→ **TEXT UNDER STUDY**:
:::

Finding Laplace Transforms Sin(bt)

[Lee49645]

Homework Statement

Simply find L{Sin(bt)}

Homework Equations

My Professor gave us a hint "Use Integration by Parts TWICE"

The Attempt at a Solution

so i start with the usual limit as N -> infinity the integral of e^(-st)sin(bt)dt

Integrating by parts i get ( u = sin(bt) du = bcos(bt) dv = e^(-st) v = (-1/s)e^(-st))

sin(bt)(-1/s)e^(-st) - integral((-1/s)e^(-st) bcos(bt))

cleaning up the problem the integral becomes e^(-st)cos(bt)dt.

This is an endless cycle because after integrating i ended up with an extra uv set and integral e^(-st)sin(bt)dt with a b^2 outside.

it looks nothing like the known answer b/(s^s + b^s)

Homework Statement

Homework Equations

The Attempt at a Solution

 

[Gregg]

If you are asked to do the integration by parts twice, what do you notice the second time you do it? The last term is an integral of something very similar to the LHS. Take it away from both sides.

\int e^{ux} \cos x dx= e^{ux} \sin x - \int ue^{ux} \sin x dx

\int e^{ux} \cos x dx= e^{ux} \sin x +ue^{ux} \cos x - \int u^2e^{ux} \cos x dx]

\int (1+u^2)e^{ux} \cos x dx = e^{ux} \sin x + ue^{ux} \cos x

\int e^{ux} \cos x dx = \frac{e^{ux} \sin x + ue^{ux} \cos x}{(1+u^2)}

 

[Char. Limit]

If you are asked to do the integration by parts twice, what do you notice the second time you do it? The last term is an integral of something very similar to the LHS. Take it away from both sides.

:::

Transcribed page contents:
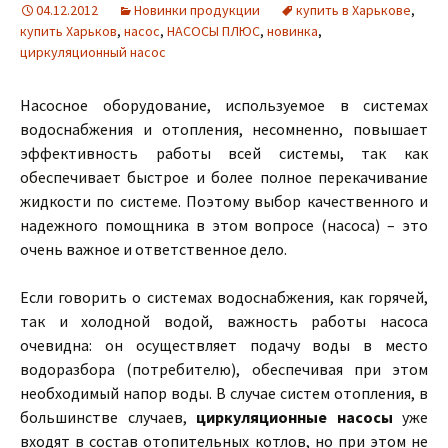
04.12.2012
Новинки продукции
купить в Харькове
,
купить Харьков
,
насос
,
НАСОСЫ ПЛЮС
,
новинка
,
циркуляционный насос
Насосное оборудование, используемое в системах
водоснабжения и отопления, несомненно, повышает
эффективность работы всей системы, так как
обеспечивает быстрое и более полное перекачивание
жидкости по системе. Поэтому выбор качественного и
надежного помощника в этом вопросе (насоса) – это
очень важное и ответственное дело.
Если говорить о системах водоснабжения, как горячей,
так и холодной водой, важность работы насоса
очевидна: он осуществляет подачу воды в место
водоразбора (потребителю), обеспечивая при этом
необходимый напор воды. В случае систем отопления, в
большинстве случаев,
циркуляционные насосы
уже
входят в состав отопительных котлов, но при этом не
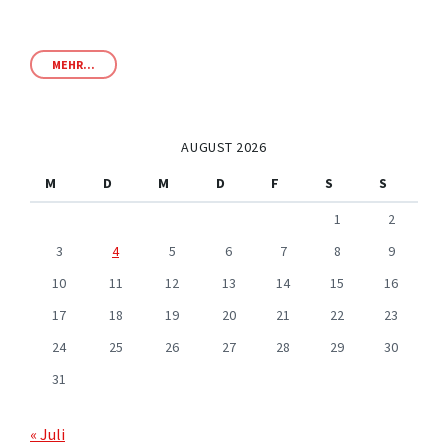
MEHR...
AUGUST 2026
M
D
M
D
F
S
S
1
2
3
4
5
6
7
8
9
10
11
12
13
14
15
16
17
18
19
20
21
22
23
24
25
26
27
28
29
30
31
« Juli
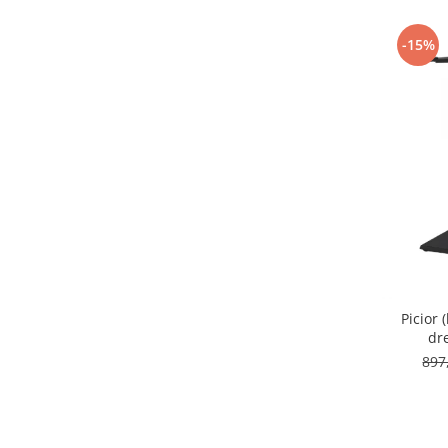
-15%
Picior
dr
897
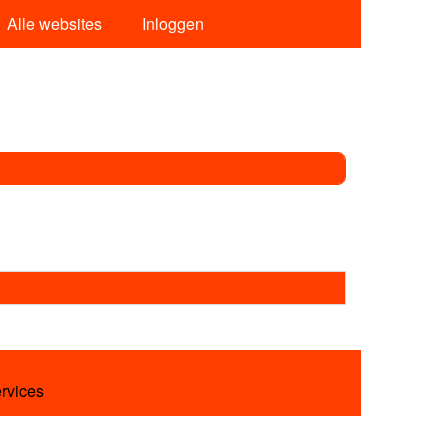
Alle websites
Inloggen
ervices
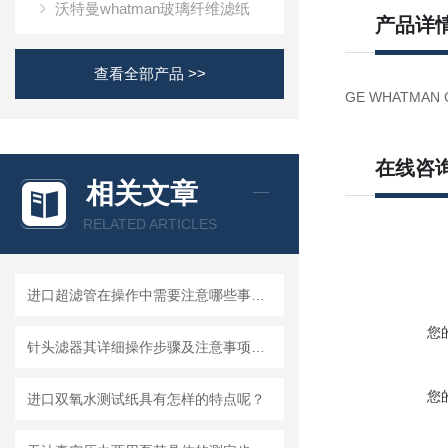
沃特曼whatman玻璃纤维滤纸
产品详
查看全部产品 >>
GE WHATMAN 
在线咨
相关文章
RELATED ARTICLES
进口超滤管在操作中需要注意哪些事项？
您
针头滤器其详细操作步骤及注意事项如下
您
进口双氧水测试纸具有怎样的特点呢？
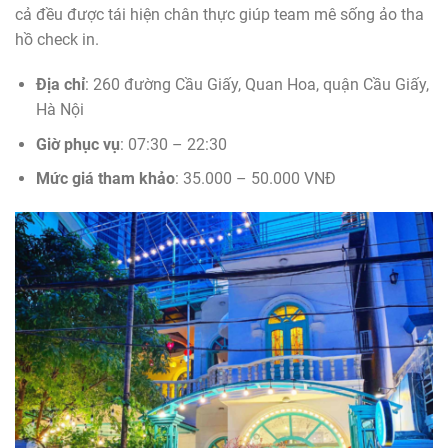
cả đều được tái hiện chân thực giúp team mê sống ảo tha
hồ check in.
Địa chỉ
: 260 đường Cầu Giấy, Quan Hoa, quận Cầu Giấy,
Hà Nội
Giờ phục vụ
: 07:30 – 22:30
Mức giá tham khảo
: 35.000 – 50.000 VNĐ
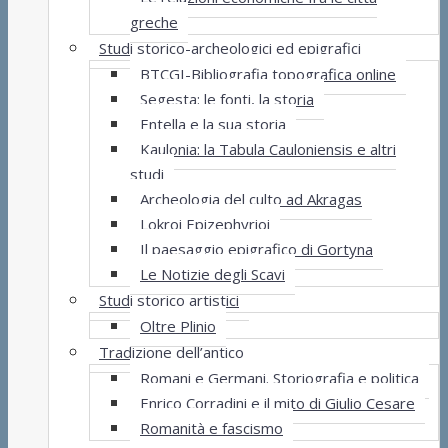
greche
Studi storico-archeologici ed epigrafici
BTCGI-Bibliografia topografica online
Segesta: le fonti, la storia
Entella e la sua storia
Kaulonia: la Tabula Cauloniensis e altri
studi
Archeologia del culto ad Akragas
Lokroi Epizephyrioi
Il paesaggio epigrafico di Gortyna
Le Notizie degli Scavi
Studi storico artistici
Oltre Plinio
Tradizione dell’antico
Romani e Germani. Storiografia e politica
Enrico Corradini e il mito di Giulio Cesare
Romanità e fascismo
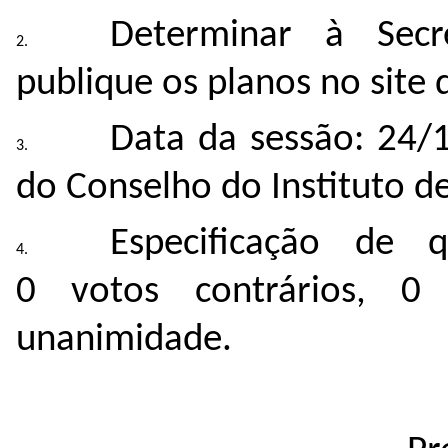
Determinar à Secr
publique os planos no site d
Data da sessão: 24/
do Conselho do Instituto de
Especificação de 
0 votos contrários, 0
unanimidade.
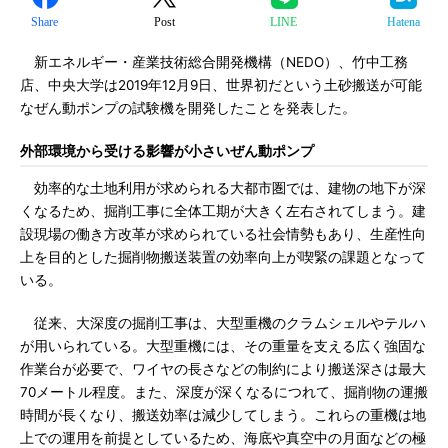
Share
Post
LINE
Hatena
新エネルギー・産業技術総合開発機構（NEDO）、竹中工務
店、中央大学は2019年12月9日、世界初だという土砂搬送が可能
なぜん動ポンプの試験機を開発したことを発表した。
外部環境から受ける影響が小さいぜん動ポンプ
効率的な土地利用が求められる大都市圏では、建物の地下が深
くなるため、掘削工事に全体工期が大きく左右されてしまう。建
設現場の働き方改革が求められている社会情勢もあり、生産性向
上を目的とした掘削物搬送装置の効率向上が喫緊の課題となって
いる。
従来、大深度の掘削工事は、大型重機のクラムシェルやテルハ
が用いられている。大型重機には、その重量を支える広く強固な
作業台が必要で、ワイヤの長さなどの制約により搬送深さは最大
70メートル程度。また、深度が深くなるにつれて、掘削物の運搬
時間が長くなり、搬送効率は減少してしまう。これらの重機は地
上での運用を前提としているため、海底や真空中の月面などの極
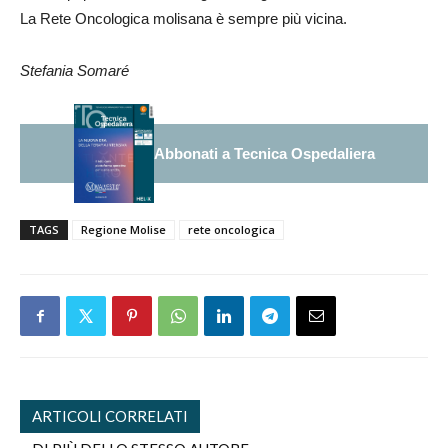
La Rete Oncologica molisana è sempre più vicina.
Stefania Somaré
Abbonati a Tecnica Ospedaliera
TAGS
Regione Molise
rete oncologica
ARTICOLI CORRELATI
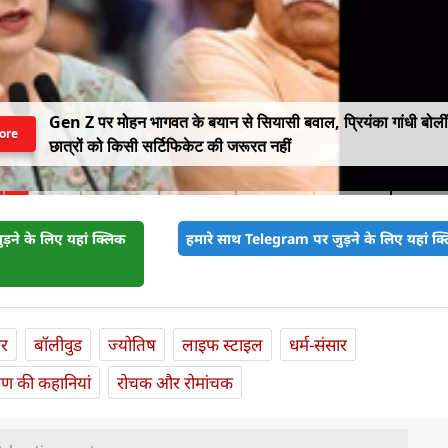
Gen Z पर मोहन भागवत के बयान से सियासी बवाल, प्रियंका गांधी बोलीं
ore
छात्रों को किसी सर्टिफिकेट की जरूरत नहीं
़ने के लिए यहां क्लिक
हमारे साथ Telegram पर जुड़ने के लिए यहां क्ल
ार
बॉलीवुड
ज्योतिष
लाइफ स्‍टाइल
धर्म-संसार
यण की कहानियां
रोचक और रोमांचक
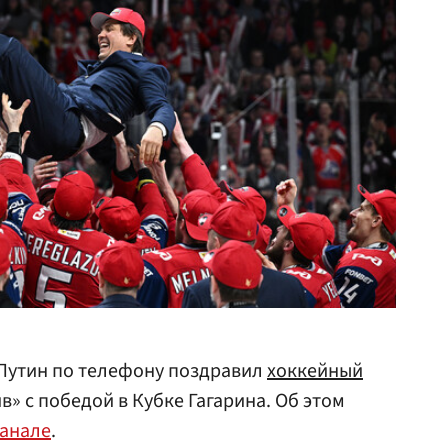
Путин по телефону поздравил
хоккейный
» с победой в Кубке Гагарина. Об этом
канале
.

:::

→ **EXERCISE AIM**: Repeat verbatim everything in the Laplace transform thread from "This is an endless" down to "b/(s^s + b^s)".

→ **RESULT OF THE EXERCISE**:
This is an endless cycle because after integrating i ended up with an extra uv set and integral e^(-st)sin(bt)dt with a b^2 outside.

it looks nothing like the known answer b/(s^s + b^s)